Marina 2, Ferry penyebrangan Gilimanuk – Ketapang berhenti di tengah laut. Mengantri masuk Pelabuhan Ketapang yang ramai. Angin laut menerpa raga yang sedang menikmati alunan lagu-lagu dari player musik handphone sendirian. Lampu warna-warni hiasi pemandangan tengah malam Selat Bali. Tidak ada yang dipikirkan, hanya terfokus pada suasana. Sekeliling tidak ada yang aku kenal dan aku juga tak peduli.
Jam dua dini hari Marina 2 merapat. Ini masih terlalu dini untuk hari minggu. Aku harus menunggu pagi demi meulai perjalanan yang lebih panjang dari ini. Banyuwangi – Yogyakarta. Di Pulau Jawa ini hanya satu yang pertamakali aku tuju : Masjid. Tempat paling aman dan nyaman.
Di halaman yang sudah mulai ramai ituaku mencoba bersandar. Kebanyakan dari mereka adalah orang-orang yang akan menyebrang ke Bali. Selanjutnya sholat Isya berjamaah bersama sebagian mereka.
Selepas Isya’ orang-orang itu beranjak, menuju dermaga untuk menyebrang menuju Bali. Terpaan angin rasanya tinggal dinikmati saja. Di hadapan mata silih berganti bus-bus dan kendaraan lain berhenti, menurunkan orang-orang, mengantri masuk Ferry. Sampai masjid ini juga sepi, aku kini merasa sendiri. Sendiri dalam arti segalanya. Sendiri dari teman-teman yang mengajak bicara, sendiri dalam makna apapaun. Tapi yang penting aku aman di sini.
Sekian banyak Bus yang mengantri mengingatkanku pada waktu kelas XI SMA dulu. Aku pernah menjadi mereka(naik bus dan turun di pelabuhan lalu naik kapal ferry). Dan mungkin waktu itu aku merasakan hal yang sama yakni merasakan yang pertamakalinya menginjakkan kaki di pulau selain Pulau Jawa.

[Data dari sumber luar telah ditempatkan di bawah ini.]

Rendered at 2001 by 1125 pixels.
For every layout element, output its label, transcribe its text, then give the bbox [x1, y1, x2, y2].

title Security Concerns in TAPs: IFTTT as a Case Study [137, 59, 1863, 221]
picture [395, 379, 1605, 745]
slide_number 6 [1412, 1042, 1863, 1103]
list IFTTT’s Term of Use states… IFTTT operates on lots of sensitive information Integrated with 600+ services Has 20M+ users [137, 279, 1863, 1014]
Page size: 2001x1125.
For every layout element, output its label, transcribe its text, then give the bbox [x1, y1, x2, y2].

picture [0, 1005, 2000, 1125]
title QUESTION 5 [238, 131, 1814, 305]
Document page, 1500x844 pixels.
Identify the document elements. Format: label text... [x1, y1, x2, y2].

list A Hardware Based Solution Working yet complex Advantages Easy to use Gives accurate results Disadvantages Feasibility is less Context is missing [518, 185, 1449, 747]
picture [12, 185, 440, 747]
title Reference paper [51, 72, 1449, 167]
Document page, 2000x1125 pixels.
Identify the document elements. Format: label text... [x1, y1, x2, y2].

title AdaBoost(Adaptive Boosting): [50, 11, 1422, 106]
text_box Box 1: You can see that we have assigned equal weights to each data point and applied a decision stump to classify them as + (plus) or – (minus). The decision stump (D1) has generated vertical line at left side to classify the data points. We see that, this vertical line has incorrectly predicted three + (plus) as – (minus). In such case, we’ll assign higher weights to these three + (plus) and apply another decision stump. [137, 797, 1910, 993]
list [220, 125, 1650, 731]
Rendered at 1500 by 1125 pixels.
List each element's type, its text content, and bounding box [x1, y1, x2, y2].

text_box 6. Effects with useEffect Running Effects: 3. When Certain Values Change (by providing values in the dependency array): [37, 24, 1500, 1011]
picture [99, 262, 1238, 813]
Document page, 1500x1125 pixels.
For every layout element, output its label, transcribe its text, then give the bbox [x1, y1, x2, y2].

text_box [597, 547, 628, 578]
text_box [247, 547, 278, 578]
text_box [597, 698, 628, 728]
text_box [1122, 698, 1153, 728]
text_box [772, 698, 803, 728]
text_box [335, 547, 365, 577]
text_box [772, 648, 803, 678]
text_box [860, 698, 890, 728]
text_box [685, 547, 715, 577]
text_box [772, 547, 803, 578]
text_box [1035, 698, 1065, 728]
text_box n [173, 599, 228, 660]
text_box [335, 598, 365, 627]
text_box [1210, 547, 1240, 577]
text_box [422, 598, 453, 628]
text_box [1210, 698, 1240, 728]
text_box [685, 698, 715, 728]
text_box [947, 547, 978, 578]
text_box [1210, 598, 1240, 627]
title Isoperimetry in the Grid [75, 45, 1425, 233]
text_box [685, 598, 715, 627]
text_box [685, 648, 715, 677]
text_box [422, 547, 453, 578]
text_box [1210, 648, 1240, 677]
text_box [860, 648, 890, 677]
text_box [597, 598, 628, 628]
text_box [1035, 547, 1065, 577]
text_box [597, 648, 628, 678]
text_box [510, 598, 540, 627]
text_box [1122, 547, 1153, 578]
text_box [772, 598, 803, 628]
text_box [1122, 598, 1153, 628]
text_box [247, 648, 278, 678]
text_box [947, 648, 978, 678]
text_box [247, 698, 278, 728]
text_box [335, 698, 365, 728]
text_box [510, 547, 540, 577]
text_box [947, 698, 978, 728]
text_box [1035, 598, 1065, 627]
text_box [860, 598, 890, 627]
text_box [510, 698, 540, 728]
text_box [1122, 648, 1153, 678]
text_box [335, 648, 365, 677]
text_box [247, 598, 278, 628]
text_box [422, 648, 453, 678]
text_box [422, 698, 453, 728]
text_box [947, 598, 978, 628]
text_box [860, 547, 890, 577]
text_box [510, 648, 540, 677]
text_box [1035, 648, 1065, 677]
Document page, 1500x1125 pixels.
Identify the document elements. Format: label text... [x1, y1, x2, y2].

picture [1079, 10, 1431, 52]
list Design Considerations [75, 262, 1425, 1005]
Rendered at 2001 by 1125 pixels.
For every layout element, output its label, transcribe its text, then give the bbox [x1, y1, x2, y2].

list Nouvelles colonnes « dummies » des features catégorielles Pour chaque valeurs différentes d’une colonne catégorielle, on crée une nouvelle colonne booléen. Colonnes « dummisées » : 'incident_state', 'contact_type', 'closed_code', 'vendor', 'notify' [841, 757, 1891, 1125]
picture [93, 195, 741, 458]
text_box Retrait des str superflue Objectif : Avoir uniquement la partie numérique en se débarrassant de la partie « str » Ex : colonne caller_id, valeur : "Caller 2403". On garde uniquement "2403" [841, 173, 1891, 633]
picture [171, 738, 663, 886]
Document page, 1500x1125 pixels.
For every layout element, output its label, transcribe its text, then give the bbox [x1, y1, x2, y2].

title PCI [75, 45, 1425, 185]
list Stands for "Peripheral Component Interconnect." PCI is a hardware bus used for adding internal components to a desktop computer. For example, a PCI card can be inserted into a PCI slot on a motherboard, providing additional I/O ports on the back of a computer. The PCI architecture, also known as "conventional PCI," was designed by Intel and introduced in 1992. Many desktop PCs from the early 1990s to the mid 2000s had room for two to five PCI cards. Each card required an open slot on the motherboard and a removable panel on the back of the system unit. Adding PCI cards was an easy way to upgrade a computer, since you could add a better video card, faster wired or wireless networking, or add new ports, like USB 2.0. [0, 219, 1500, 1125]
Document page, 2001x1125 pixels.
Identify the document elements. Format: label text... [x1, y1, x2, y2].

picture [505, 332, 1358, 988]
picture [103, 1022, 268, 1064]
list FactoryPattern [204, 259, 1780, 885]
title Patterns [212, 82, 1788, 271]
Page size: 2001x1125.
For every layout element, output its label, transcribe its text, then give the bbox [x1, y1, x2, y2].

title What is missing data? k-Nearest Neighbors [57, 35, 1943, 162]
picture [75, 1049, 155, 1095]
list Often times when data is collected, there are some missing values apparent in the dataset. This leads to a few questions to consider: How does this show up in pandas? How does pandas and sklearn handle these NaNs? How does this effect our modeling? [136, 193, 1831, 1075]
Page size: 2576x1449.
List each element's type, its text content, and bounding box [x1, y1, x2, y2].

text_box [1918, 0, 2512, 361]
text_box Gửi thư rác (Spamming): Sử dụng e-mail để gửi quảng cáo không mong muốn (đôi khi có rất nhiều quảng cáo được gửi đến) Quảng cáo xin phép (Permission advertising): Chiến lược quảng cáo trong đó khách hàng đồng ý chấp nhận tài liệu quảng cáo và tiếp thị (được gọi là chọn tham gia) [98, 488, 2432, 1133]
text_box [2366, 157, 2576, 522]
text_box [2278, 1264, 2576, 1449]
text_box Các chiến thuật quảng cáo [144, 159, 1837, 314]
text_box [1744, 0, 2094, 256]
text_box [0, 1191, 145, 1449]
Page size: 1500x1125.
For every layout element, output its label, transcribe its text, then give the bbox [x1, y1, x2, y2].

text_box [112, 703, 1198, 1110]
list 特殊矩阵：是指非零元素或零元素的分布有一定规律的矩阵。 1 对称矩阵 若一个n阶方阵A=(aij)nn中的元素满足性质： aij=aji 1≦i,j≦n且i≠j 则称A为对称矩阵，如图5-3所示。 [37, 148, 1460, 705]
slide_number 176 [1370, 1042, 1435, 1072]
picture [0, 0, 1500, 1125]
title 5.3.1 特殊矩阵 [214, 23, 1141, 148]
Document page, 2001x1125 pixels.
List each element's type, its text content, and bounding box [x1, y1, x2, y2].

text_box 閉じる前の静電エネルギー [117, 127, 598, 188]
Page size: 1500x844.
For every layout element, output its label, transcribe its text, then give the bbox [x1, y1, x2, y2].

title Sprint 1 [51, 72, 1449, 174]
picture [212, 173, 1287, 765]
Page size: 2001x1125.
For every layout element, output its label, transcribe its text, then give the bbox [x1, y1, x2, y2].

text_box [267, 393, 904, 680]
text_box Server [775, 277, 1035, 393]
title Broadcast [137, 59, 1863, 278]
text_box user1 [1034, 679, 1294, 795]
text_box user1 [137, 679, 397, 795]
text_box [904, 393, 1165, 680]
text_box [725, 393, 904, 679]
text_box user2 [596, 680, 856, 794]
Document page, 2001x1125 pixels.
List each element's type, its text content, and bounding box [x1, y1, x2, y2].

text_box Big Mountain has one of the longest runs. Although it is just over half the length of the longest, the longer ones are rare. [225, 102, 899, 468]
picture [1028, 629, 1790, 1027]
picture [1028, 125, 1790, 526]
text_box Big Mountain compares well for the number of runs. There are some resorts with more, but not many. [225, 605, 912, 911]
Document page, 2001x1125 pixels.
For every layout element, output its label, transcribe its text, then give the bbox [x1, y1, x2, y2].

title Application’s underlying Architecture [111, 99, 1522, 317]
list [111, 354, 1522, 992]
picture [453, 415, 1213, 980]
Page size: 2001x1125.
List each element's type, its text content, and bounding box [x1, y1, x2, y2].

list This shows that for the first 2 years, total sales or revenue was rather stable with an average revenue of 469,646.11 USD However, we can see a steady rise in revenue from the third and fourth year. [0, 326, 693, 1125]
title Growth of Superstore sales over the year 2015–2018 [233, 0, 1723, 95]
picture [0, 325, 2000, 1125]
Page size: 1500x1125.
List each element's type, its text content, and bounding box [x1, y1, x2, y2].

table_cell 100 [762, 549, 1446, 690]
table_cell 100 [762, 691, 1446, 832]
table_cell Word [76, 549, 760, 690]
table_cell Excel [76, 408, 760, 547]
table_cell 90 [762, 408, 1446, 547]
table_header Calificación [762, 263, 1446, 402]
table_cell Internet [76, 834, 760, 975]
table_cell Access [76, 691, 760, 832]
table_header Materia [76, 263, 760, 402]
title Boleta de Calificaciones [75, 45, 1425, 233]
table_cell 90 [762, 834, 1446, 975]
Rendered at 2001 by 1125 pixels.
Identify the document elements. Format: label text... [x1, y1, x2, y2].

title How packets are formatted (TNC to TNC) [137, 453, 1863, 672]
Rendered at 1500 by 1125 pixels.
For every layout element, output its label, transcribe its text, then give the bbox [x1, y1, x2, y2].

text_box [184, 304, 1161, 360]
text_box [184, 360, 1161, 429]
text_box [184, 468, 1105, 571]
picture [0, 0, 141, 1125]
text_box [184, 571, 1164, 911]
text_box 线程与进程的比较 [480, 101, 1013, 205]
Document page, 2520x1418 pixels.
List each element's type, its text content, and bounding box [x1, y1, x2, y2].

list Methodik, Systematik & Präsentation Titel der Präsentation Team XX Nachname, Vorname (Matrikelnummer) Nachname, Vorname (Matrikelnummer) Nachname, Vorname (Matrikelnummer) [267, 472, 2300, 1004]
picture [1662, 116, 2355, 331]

Sampai adzan Subuh berkumandang aku hany melamun, sesekali membuka-tutup HP. Tengok kanan, kiri, depan dan belakang mencari seseorang yang pastinya tidak ada. Sepi ditengah hiruk pikik bus-bus dan rombongan manusia-manusia pelabuhan.
Di sini kumandang adzan terlalu dini dibanding Jogja atau Bandung. Di sini jam 4 adzan sudah berkumandang. Sehabis sholat subuh tak lupa berdoa untuk keselamatan perjalanan pagi nanti. Sampai Jogja, sampai Purworejo, rumah yang membesarkan badan. Tidak aneh jam 5 matahari sudah nampak, jam setengah enam sudah terang dan aku beranjak menuju stasiun. Mengantri tiket yang ternyata belum dibuka.
Berjalan sendiri dari pelabuhan ke stasiun rasanya hampa sekali. Orang hilang yang tasnya penuh, membawa seplastik kemasan yang buluk karena tersenggol orang-orang, rasanya pengait tas juga makin tipis mau putus. Sebentar lagi bro, kita tinggal duduk menikmati hutan-hutan Jawa Timur, Kota-kota Jawa Timur yang panas hingga adem ayem kota Yogyakarta sampai kasur empuk di rumah Purworejo.
Sampai stasiun kubuka bekal dari tantenya Kindi, sarapan yang bikin enek : nasi padang, padahal jam juga belum 6. Manusia-manusia dengan aneka keperluan, dari yang hendak ke Jember sampai sepertiku yang hendak ke Yogyakarta ada. Mereka semua penuh dengan barang bawaannya, pedagang-pedagang, perantau dan lainnya.
Kutunggui Sritanjung dengan terkantuk-kantuk.